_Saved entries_
──────────
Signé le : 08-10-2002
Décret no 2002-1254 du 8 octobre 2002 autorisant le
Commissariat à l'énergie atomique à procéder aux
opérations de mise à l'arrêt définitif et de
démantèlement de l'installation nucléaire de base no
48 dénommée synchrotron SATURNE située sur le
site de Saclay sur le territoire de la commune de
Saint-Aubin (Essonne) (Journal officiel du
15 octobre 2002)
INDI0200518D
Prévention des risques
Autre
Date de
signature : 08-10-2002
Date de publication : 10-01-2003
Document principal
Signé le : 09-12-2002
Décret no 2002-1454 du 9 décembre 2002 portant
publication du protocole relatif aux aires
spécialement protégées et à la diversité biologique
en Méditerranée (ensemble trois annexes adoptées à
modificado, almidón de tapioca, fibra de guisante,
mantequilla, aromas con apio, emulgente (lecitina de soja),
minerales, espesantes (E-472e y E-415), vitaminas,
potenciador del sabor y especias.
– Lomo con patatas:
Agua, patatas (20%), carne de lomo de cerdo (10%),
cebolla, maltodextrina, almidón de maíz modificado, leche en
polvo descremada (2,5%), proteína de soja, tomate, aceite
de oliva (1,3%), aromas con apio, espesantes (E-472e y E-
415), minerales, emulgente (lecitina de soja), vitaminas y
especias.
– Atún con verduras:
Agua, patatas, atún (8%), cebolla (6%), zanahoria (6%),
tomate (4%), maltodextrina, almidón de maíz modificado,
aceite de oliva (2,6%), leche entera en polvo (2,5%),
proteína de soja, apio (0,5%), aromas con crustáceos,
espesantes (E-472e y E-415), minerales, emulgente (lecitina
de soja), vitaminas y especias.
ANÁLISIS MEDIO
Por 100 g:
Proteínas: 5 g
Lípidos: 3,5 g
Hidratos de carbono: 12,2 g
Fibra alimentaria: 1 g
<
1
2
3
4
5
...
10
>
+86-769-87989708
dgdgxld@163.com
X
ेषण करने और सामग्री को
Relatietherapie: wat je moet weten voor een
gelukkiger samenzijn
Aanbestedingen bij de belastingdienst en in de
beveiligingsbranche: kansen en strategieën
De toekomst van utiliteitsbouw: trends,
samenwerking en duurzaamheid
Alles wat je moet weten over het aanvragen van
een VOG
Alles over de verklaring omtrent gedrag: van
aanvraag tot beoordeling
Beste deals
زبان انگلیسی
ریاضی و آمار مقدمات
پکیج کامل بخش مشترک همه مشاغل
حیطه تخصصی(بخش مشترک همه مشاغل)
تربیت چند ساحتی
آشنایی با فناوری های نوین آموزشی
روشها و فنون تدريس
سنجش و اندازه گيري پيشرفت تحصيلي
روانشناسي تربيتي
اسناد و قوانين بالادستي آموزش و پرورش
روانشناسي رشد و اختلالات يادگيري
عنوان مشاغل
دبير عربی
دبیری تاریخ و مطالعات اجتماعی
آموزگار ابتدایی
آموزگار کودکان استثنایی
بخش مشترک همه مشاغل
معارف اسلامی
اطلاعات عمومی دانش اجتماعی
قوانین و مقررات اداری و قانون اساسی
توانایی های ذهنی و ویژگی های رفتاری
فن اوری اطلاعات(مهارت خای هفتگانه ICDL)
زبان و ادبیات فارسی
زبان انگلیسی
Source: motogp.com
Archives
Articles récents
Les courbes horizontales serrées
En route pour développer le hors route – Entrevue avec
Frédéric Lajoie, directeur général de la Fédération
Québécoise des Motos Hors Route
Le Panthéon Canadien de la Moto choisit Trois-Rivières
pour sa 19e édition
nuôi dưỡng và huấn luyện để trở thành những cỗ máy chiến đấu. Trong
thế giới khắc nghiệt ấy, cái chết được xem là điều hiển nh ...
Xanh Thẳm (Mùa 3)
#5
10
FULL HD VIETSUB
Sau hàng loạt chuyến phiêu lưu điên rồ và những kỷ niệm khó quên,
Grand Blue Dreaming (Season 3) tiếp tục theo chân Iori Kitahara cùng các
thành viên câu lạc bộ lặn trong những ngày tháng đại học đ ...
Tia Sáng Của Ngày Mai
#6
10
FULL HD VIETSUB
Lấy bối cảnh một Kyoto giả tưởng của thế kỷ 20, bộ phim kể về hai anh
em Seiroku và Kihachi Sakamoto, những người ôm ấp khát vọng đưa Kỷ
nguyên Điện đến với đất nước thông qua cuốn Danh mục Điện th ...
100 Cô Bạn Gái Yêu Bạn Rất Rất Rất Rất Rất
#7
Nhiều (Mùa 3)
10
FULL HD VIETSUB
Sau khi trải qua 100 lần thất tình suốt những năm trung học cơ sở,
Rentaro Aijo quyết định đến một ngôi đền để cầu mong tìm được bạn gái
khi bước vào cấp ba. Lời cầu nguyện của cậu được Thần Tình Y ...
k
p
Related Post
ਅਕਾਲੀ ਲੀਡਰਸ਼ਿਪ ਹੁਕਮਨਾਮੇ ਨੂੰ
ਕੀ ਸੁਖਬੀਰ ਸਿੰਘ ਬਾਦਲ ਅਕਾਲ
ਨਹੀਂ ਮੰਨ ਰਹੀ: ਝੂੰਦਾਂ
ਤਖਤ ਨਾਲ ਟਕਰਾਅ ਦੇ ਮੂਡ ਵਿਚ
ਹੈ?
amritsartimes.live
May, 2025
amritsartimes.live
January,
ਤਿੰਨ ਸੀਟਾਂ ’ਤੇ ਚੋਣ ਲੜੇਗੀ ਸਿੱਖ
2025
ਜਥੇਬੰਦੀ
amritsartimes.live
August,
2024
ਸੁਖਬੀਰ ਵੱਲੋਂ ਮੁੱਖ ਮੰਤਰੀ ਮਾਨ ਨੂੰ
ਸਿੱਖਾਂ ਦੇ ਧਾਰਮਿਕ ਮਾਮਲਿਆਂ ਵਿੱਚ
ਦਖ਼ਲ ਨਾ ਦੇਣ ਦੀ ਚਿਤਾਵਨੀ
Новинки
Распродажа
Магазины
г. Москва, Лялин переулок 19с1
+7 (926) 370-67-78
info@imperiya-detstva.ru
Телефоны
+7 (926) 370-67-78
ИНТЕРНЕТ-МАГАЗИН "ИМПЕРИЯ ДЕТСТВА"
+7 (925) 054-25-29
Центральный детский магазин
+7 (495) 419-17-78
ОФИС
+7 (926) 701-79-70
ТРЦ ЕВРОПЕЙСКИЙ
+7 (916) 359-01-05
──────────
_WORK TASK_
The entries are to be transcribed exactly, each line in full.

_ANSWER SPACE_
Signé le : 08-10-2002
Décret no 2002-1254 du 8 octobre 2002 autorisant le
Commissariat à l'énergie atomique à procéder aux
opérations de mise à l'arrêt définitif et de
démantèlement de l'installation nucléaire de base no
48 dénommée synchrotron SATURNE située sur le
site de Saclay sur le territoire de la commune de
Saint-Aubin (Essonne) (Journal officiel du
15 octobre 2002)
INDI0200518D
Prévention des risques
Autre
Date de
signature : 08-10-2002
Date de publication : 10-01-2003
Document principal
Signé le : 09-12-2002
Décret no 2002-1454 du 9 décembre 2002 portant
publication du protocole relatif aux aires
spécialement protégées et à la diversité biologique
en Méditerranée (ensemble trois annexes adoptées à
modificado, almidón de tapioca, fibra de guisante,
mantequilla, aromas con apio, emulgente (lecitina de soja),
minerales, espesantes (E-472e y E-415), vitaminas,
potenciador del sabor y especias.
– Lomo con patatas:
Agua, patatas (20%), carne de lomo de cerdo (10%),
cebolla, maltodextrina, almidón de maíz modificado, leche en
polvo descremada (2,5%), proteína de soja, tomate, aceite
de oliva (1,3%), aromas con apio, espesantes (E-472e y E-
415), minerales, emulgente (lecitina de soja), vitaminas y
especias.
– Atún con verduras:
Agua, patatas, atún (8%), cebolla (6%), zanahoria (6%),
tomate (4%), maltodextrina, almidón de maíz modificado,
aceite de oliva (2,6%), leche entera en polvo (2,5%),
proteína de soja, apio (0,5%), aromas con crustáceos,
espesantes (E-472e y E-415), minerales, emulgente (lecitina
de soja), vitaminas y especias.
ANÁLISIS MEDIO
Por 100 g:
Proteínas: 5 g
Lípidos: 3,5 g
Hidratos de carbono: 12,2 g
Fibra alimentaria: 1 g
<
1
2
3
4
5
...
10
>
+86-769-87989708
dgdgxld@163.com
X
ेषण करने और सामग्री को
Relatietherapie: wat je moet weten voor een
gelukkiger samenzijn
Aanbestedingen bij de belastingdienst en in de
beveiligingsbranche: kansen en strategieën
De toekomst van utiliteitsbouw: trends,
samenwerking en duurzaamheid
Alles wat je moet weten over het aanvragen van
een VOG
Alles over de verklaring omtrent gedrag: van
aanvraag tot beoordeling
Beste deals
زبان انگلیسی
ریاضی و آمار مقدمات
پکیج کامل بخش مشترک همه مشاغل
حیطه تخصصی(بخش مشترک همه مشاغل)
تربیت چند ساحتی
آشنایی با فناوری های نوین آموزشی
روشها و فنون تدريس
سنجش و اندازه گيري پيشرفت تحصيلي
روانشناسي تربيتي
اسناد و قوانين بالادستي آموزش و پرورش
روانشناسي رشد و اختلالات يادگيري
عنوان مشاغل
دبير عربی
دبیری تاریخ و مطالعات اجتماعی
آموزگار ابتدایی
آموزگار کودکان استثنایی
بخش مشترک همه مشاغل
معارف اسلامی
اطلاعات عمومی دانش اجتماعی
قوانین و مقررات اداری و قانون اساسی
توانایی های ذهنی و ویژگی های رفتاری
فن اوری اطلاعات(مهارت خای هفتگانه ICDL)
زبان و ادبیات فارسی
زبان انگلیسی
Source: motogp.com
Archives
Articles récents
Les courbes horizontales serrées
En route pour développer le hors route – Entrevue avec
Frédéric Lajoie, directeur général de la Fédération
Québécoise des Motos Hors Route
Le Panthéon Canadien de la Moto choisit Trois-Rivières
pour sa 19e édition
nuôi dưỡng và huấn luyện để trở thành những cỗ máy chiến đấu. Trong
thế giới khắc nghiệt ấy, cái chết được xem là điều hiển nh ...
Xanh Thẳm (Mùa 3)
#5
10
FULL HD VIETSUB
Sau hàng loạt chuyến phiêu lưu điên rồ và những kỷ niệm khó quên,
Grand Blue Dreaming (Season 3) tiếp tục theo chân Iori Kitahara cùng các
thành viên câu lạc bộ lặn trong những ngày tháng đại học đ ...
Tia Sáng Của Ngày Mai
#6
10
FULL HD VIETSUB
Lấy bối cảnh một Kyoto giả tưởng của thế kỷ 20, bộ phim kể về hai anh
em Seiroku và Kihachi Sakamoto, những người ôm ấp khát vọng đưa Kỷ
nguyên Điện đến với đất nước thông qua cuốn Danh mục Điện th ...
100 Cô Bạn Gái Yêu Bạn Rất Rất Rất Rất Rất
#7
Nhiều (Mùa 3)
10
FULL HD VIETSUB
Sau khi trải qua 100 lần thất tình suốt những năm trung học cơ sở,
Rentaro Aijo quyết định đến một ngôi đền để cầu mong tìm được bạn gái
khi bước vào cấp ba. Lời cầu nguyện của cậu được Thần Tình Y ...
k
p
Related Post
ਅਕਾਲੀ ਲੀਡਰਸ਼ਿਪ ਹੁਕਮਨਾਮੇ ਨੂੰ
ਕੀ ਸੁਖਬੀਰ ਸਿੰਘ ਬਾਦਲ ਅਕਾਲ
ਨਹੀਂ ਮੰਨ ਰਹੀ: ਝੂੰਦਾਂ
ਤਖਤ ਨਾਲ ਟਕਰਾਅ ਦੇ ਮੂਡ ਵਿਚ
ਹੈ?
amritsartimes.live
May, 2025
amritsartimes.live
January,
ਤਿੰਨ ਸੀਟਾਂ ’ਤੇ ਚੋਣ ਲੜੇਗੀ ਸਿੱਖ
2025
ਜਥੇਬੰਦੀ
amritsartimes.live
August,
2024
ਸੁਖਬੀਰ ਵੱਲੋਂ ਮੁੱਖ ਮੰਤਰੀ ਮਾਨ ਨੂੰ
ਸਿੱਖਾਂ ਦੇ ਧਾਰਮਿਕ ਮਾਮਲਿਆਂ ਵਿੱਚ
ਦਖ਼ਲ ਨਾ ਦੇਣ ਦੀ ਚਿਤਾਵਨੀ
Новинки
Распродажа
Магазины
г. Москва, Лялин переулок 19с1
+7 (926) 370-67-78
info@imperiya-detstva.ru
Телефоны
+7 (926) 370-67-78
ИНТЕРНЕТ-МАГАЗИН "ИМПЕРИЯ ДЕТСТВА"
+7 (925) 054-25-29
Центральный детский магазин
+7 (495) 419-17-78
ОФИС
+7 (926) 701-79-70
ТРЦ ЕВРОПЕЙСКИЙ
+7 (916) 359-01-05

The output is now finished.